The reason I came to Terracina and the reason that I have stayed for so long are very different. Very personal. The stuff of Novel #2. But for the moment, here are some questions I am prepared to answer:
Wait … you eat your what?
My pigeon. “I eat my pigeon” refers to a Japanese language mistake I made about a month and a half into my time in Japan.
What were you trying to say?
“My hat – table!” One night I forgot my hat on a table at Britannia, a “British pub” in my neighborhood. Of course, the proper thing to say to the staff when I ran back inside was “Excuse me – I forgot my hat!” but my Japanese was so poor that the only thing I could think of to say was “my hat – table!” … or what I thought was “my hat – table.”
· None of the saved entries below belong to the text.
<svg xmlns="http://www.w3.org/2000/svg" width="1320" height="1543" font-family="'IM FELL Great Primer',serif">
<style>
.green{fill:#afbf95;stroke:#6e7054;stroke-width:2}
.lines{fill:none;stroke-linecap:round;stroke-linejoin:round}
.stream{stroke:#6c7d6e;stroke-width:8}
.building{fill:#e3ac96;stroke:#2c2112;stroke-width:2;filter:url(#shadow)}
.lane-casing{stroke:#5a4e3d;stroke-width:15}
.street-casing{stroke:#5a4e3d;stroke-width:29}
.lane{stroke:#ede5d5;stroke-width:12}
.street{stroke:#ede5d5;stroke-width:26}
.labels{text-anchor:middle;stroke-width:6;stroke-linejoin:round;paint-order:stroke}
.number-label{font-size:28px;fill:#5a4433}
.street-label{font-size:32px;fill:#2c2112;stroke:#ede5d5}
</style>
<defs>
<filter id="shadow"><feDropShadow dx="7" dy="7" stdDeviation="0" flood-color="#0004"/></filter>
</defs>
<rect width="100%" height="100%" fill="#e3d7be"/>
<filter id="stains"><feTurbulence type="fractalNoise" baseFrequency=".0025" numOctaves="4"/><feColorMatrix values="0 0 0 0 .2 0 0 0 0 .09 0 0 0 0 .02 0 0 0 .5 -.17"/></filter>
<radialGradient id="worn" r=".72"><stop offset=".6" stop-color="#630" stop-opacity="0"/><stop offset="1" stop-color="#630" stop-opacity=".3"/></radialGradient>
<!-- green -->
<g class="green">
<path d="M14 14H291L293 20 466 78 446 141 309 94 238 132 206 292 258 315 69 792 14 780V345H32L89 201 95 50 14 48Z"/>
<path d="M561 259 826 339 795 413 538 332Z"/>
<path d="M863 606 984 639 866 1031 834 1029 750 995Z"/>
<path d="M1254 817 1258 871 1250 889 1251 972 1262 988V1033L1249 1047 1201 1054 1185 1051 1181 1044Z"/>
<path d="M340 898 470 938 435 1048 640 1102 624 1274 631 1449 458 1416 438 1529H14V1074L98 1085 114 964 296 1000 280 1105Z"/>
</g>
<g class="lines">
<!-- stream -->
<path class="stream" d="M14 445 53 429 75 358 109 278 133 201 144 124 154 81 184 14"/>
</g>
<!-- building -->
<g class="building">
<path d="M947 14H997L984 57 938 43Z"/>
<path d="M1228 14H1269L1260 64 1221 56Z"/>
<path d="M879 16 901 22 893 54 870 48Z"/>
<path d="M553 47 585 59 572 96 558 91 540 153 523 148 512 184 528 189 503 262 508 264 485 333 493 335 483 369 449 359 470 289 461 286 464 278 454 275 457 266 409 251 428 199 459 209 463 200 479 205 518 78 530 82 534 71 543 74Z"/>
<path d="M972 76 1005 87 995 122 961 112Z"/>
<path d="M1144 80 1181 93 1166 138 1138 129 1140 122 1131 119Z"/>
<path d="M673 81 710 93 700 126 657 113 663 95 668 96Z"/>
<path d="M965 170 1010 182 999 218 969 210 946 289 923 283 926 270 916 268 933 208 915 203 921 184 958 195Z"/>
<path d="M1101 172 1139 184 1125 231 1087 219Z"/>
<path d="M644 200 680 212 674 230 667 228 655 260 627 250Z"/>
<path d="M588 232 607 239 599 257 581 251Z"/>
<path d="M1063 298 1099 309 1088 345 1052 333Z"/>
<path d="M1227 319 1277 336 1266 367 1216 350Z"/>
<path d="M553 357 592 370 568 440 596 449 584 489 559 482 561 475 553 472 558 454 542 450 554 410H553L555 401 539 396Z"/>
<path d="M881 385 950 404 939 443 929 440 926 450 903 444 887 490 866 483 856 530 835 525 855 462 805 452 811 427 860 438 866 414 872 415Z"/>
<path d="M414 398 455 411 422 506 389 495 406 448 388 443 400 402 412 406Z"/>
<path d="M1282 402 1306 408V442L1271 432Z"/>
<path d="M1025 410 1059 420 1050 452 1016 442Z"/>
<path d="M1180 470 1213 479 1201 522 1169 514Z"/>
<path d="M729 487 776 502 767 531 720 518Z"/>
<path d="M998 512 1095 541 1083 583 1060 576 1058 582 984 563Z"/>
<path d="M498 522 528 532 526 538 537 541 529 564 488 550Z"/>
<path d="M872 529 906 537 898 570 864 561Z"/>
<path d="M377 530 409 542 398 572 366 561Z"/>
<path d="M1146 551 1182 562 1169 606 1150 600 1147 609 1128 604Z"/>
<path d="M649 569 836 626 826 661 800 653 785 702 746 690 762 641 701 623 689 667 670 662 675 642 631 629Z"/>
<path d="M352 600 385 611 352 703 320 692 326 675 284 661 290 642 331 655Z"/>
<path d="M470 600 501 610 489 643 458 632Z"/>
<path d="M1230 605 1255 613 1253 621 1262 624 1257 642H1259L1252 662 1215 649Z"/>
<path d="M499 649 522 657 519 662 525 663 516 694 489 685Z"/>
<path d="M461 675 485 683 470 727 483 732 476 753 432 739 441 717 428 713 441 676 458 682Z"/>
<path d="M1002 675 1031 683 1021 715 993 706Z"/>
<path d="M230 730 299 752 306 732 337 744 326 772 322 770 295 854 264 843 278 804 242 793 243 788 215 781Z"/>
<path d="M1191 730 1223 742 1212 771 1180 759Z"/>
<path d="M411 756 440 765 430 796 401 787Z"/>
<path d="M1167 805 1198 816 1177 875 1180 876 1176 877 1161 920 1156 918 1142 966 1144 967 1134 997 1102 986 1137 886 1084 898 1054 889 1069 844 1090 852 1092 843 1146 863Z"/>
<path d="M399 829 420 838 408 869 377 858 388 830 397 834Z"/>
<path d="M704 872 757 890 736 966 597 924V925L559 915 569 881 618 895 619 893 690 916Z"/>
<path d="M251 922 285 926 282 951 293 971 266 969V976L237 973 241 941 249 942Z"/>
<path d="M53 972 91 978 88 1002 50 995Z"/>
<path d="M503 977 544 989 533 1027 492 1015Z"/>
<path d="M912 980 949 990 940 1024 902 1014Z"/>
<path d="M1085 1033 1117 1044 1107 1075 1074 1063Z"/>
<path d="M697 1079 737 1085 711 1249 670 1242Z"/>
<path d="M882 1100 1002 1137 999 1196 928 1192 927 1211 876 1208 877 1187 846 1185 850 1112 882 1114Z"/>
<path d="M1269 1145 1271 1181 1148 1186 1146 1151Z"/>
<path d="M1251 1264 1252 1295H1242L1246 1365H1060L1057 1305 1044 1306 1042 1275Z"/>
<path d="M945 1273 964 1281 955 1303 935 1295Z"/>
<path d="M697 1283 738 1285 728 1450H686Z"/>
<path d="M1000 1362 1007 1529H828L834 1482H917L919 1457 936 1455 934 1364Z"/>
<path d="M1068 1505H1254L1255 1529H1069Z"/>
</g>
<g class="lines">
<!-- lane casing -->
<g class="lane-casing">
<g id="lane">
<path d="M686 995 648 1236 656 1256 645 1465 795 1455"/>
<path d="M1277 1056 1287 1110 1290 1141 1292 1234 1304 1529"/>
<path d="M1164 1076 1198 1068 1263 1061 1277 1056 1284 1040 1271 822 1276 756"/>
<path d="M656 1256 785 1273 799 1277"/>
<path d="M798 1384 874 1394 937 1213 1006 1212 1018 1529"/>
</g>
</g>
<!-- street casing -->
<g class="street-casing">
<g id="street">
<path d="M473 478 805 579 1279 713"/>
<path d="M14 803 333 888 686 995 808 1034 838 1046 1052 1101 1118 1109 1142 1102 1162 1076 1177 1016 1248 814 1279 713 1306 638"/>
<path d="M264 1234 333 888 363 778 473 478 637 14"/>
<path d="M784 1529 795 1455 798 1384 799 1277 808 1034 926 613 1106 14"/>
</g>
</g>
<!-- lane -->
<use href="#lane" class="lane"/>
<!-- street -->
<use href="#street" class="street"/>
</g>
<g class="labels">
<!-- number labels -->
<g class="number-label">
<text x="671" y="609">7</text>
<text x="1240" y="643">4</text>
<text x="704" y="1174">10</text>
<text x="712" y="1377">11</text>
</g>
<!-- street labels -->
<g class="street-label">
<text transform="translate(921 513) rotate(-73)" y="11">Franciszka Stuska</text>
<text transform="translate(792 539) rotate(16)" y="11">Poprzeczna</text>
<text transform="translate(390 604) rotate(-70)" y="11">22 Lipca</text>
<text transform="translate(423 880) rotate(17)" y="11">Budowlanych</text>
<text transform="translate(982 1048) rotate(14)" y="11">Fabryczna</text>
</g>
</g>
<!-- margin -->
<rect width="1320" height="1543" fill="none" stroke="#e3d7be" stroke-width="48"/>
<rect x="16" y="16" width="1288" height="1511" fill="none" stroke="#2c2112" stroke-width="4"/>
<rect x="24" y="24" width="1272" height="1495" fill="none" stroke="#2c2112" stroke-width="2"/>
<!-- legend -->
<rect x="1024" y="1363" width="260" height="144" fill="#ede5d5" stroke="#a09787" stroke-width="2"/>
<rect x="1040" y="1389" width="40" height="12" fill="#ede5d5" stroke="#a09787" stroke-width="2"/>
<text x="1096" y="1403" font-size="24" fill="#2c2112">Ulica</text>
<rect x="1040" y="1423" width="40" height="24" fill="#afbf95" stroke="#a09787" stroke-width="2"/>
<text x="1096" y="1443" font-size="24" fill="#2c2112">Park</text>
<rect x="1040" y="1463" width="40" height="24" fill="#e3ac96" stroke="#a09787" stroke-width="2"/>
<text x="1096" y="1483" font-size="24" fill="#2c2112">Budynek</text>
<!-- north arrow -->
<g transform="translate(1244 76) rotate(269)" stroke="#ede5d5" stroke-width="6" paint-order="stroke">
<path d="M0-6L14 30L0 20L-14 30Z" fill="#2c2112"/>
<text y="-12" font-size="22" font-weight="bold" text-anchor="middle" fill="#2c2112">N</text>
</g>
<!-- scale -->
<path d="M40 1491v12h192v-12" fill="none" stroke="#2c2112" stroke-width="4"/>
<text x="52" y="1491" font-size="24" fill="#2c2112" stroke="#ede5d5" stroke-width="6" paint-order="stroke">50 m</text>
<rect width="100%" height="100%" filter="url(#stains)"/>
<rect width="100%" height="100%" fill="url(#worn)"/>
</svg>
I dashed into the pub, blurting ““私のハト食べる!” to the puzzled staff, snatched my hat and dashed back out – quite pleased with myself. I had just learned how to denote possession and I knew that many words in English could be used in Japanese, such as “ice cream” (pronounced aisu kur-ee-mu) and “card” (pronounced kaa-do). “Hat” and “table” are not such words. “Taberu” means “to eat” and “hato” means “pigeon.” I eat my pigeon.
You dork. Did you ever figure out how to say “Excuse me – I forgot my hat”?
Yes; “すみません – 帽子を忘れた!”
I have no idea what you just wrote. How many languages do you speak, anyway?
English is my native language, but since my parents are immigrants from Italy and Guatemala, I grew up trilingual. Then, when I moved to Japan, I was determined to learn Japanese. In February of 2009, I passed the 3-kyuu Japanese Language Proficiency Test, which puts me at about early Intermediate Level. This should, in no way, suggest that I speak Japanese.
In Italy, I conduct my life in Italian. If the dialogue seems a little wonky some times, it’s because I’m amusing myself by giving you a literal translation. I’ve lived here six years and my Italian level has improved significantly – I read novels regularly and passed my written drivers’ license test, if you want an indication of my skillz and that was awesome, I am awesome – but this should, in no way, suggest that I speak Italian.
I went back to teaching ESL full-time in October of 2013 so most of my time is spent thinking about the acquisition of language – the learning and the teaching of it. I’m completely fascinated by it, and have lots to say about it, so I hope this will be fascinating for you, too. If only my students were half-as-interested in this shit as I am.
And what about the poor pigeons? Have you ever eaten one?
NO, and this is what I consider to be my fatal flaw. Jellyfish, alligator, horse, buffalo, rabbit, goat, pheasant, quail, all manner of offal including rooster testicles in Hungary, but not once, not yet, no pigeons. Dammit. Dammit. Dammit.